The hungarian photographer Brassaï interviewed Pablo Picasso over a 30-year-long interview series, (October 25, 1881–April 8, 1973) collected in Conversations with Picasso.

When Brassaï asks whether the painter’s ideas come to him “by chance or by design,” Picasso slips in some sidewise wisdom on the tyranny of “creative block” and responds:

I don’t have a clue. Ideas are simply starting points. I can rarely set them down as they come to my mind. As soon as I start to work, others well up in my pen. To know what you’re going to draw, you have to begin drawing… When I find myself facing a blank page, that’s always going through my head. What I capture in spite of myself interests me more than my own ideas.

To further illustrate this notion that the best creative work happens when the rational, self-editing mind gets out of the way of the intuitive inclination -Picasso offers an illustrative example.

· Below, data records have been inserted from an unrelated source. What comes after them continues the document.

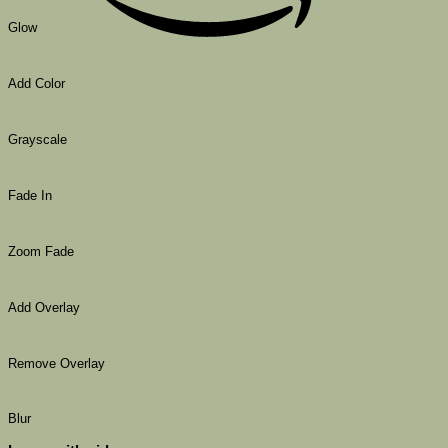
Glow
Add Color
Grayscale
Fade In
Zoom Fade
Add Overlay
Remove Overlay
Blur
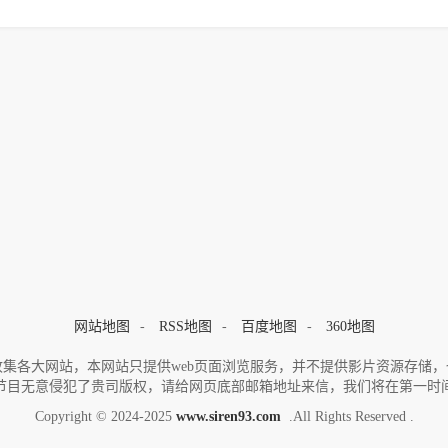
网站地图
-
RSS地图
-
百度地图
-
360地图
集各大网站，本网站只提供web页面浏览服务，并不提供影片资源存储
节目无意侵犯了贵司版权，请给网页底部邮箱地址来信，我们将在第一时
Copyright © 2024-2025
www.siren93.com
.All Rights Reserved .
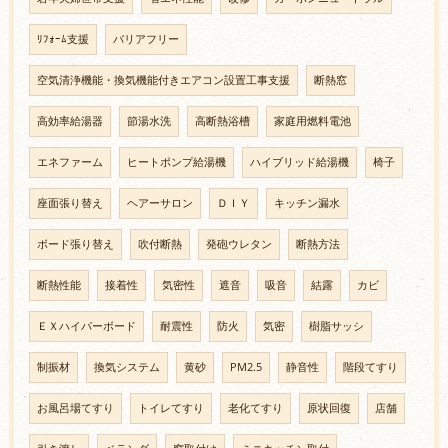
ﾘﾌｫｰﾑ支援
バリアフリー
空気清浄機能・換気機能付きエアコン設置工事支援
断熱窓
高効率給湯器
節湯水洗
高断熱浴槽
家庭用燃料電池
エネファーム
ヒートポンプ給湯機
ハイブリッド給湯機
椅子
座面張り替え
ヘアーサロン
ＤＩＹ
キッチン漏水
ボード張り替え
吹付断熱
発砲ウレタン
断熱方法
断熱性能
接着性
気密性
遮音
吸音
結露
カビ
ＥＸハイパーボード
耐震性
防火
気密
樹脂サッシ
制振材
換気システム
黄砂
PM2.5
静音性
階段てすり
お風呂場てすり
トイレてすり
老化てすり
原状回復
店舗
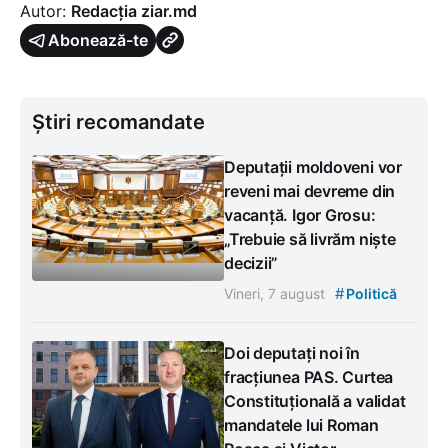
Autor:
Redacția ziar.md
Abonează-te
Știri recomandate
Deputații moldoveni vor
reveni mai devreme din
vacanță. Igor Grosu:
„Trebuie să livrăm niște
decizii”
#
Vineri, 7 august
Politică
Doi deputați noi în
fracțiunea PAS. Curtea
Constituțională a validat
mandatele lui Roman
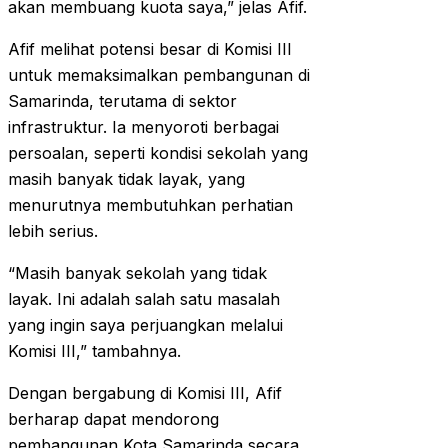
akan membuang kuota saya,” jelas Afif.
Afif melihat potensi besar di Komisi III
untuk memaksimalkan pembangunan di
Samarinda, terutama di sektor
infrastruktur. Ia menyoroti berbagai
persoalan, seperti kondisi sekolah yang
masih banyak tidak layak, yang
menurutnya membutuhkan perhatian
lebih serius.
“Masih banyak sekolah yang tidak
layak. Ini adalah salah satu masalah
yang ingin saya perjuangkan melalui
Komisi III,” tambahnya.
Dengan bergabung di Komisi III, Afif
berharap dapat mendorong
pembangunan Kota Samarinda secara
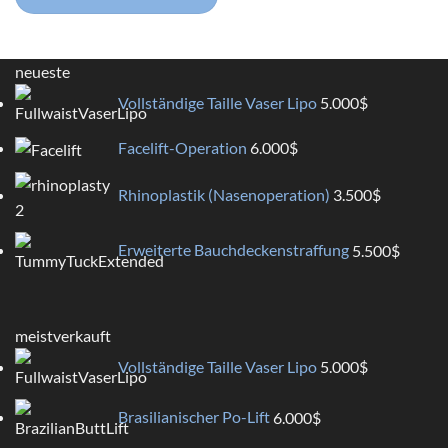
neueste
Vollständige Taille Vaser Lipo
5.000
$
Facelift-Operation
6.000
$
Rhinoplastik (Nasenoperation)
3.500
$
Erweiterte Bauchdeckenstraffung
5.500
$
meistverkauft
Vollständige Taille Vaser Lipo
5.000
$
Brasilianischer Po-Lift
6.000
$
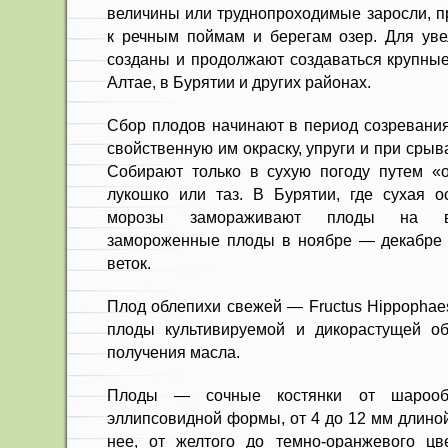
величины или трудно­проходимые заросли, 
к речным поймам и бере­гам озер. Для ув
созданы и продолжают созда­ваться крупны
Алтае, в Бурятии и других районах.
Сбор плодов начинают в период созревания
свойственную им окраску, упруги и при сры
Собира­ют только в сухую погоду путем 
лукошко или таз. В Бурятии, где сухая 
морозы замораживают плоды на вет
замороженные плоды в ноябре — декабре 
веток.
Плод облепихи свежей — Fructus Hippophae
плоды культивируемой и дикорастущей об
получения масла.
Плоды — сочные костянки от ша­рооб
эллипсовид­ной формы, от 4 до 12 мм длино
нее, от желтого до темно-оранжевого цве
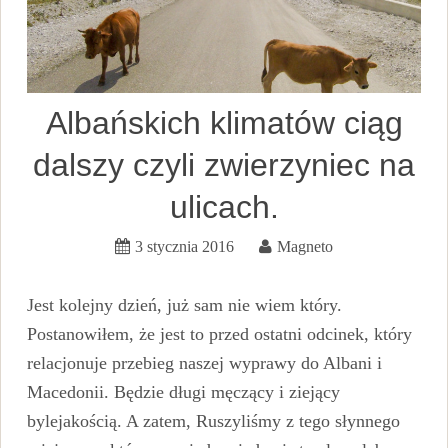
Albańskich klimatów ciąg
dalszy czyli zwierzyniec na
ulicach.
3 stycznia 2016
Magneto
Jest kolejny dzień, już sam nie wiem który.
Postanowiłem, że jest to przed ostatni odcinek, który
relacjonuje przebieg naszej wyprawy do Albani i
Macedonii. Będzie długi męczący i ziejący
bylejakością. A zatem, Ruszyliśmy z tego słynnego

Despite being both a professional admirer and a personal friend of Matisse’s, he cites the painter’s notoriously methodical creative process as a betrayal of this notion that an artist should honor his or her initial creative intuition:

Matisse does a drawing, then he recopies it. He recopies it five times, ten times, each time with cleaner lines. He is persuaded that the last one, the most spare, is the best, the purest, the definitive one; and yet, usually it’s the first. When it comes to drawing, nothing is better than the first sketch.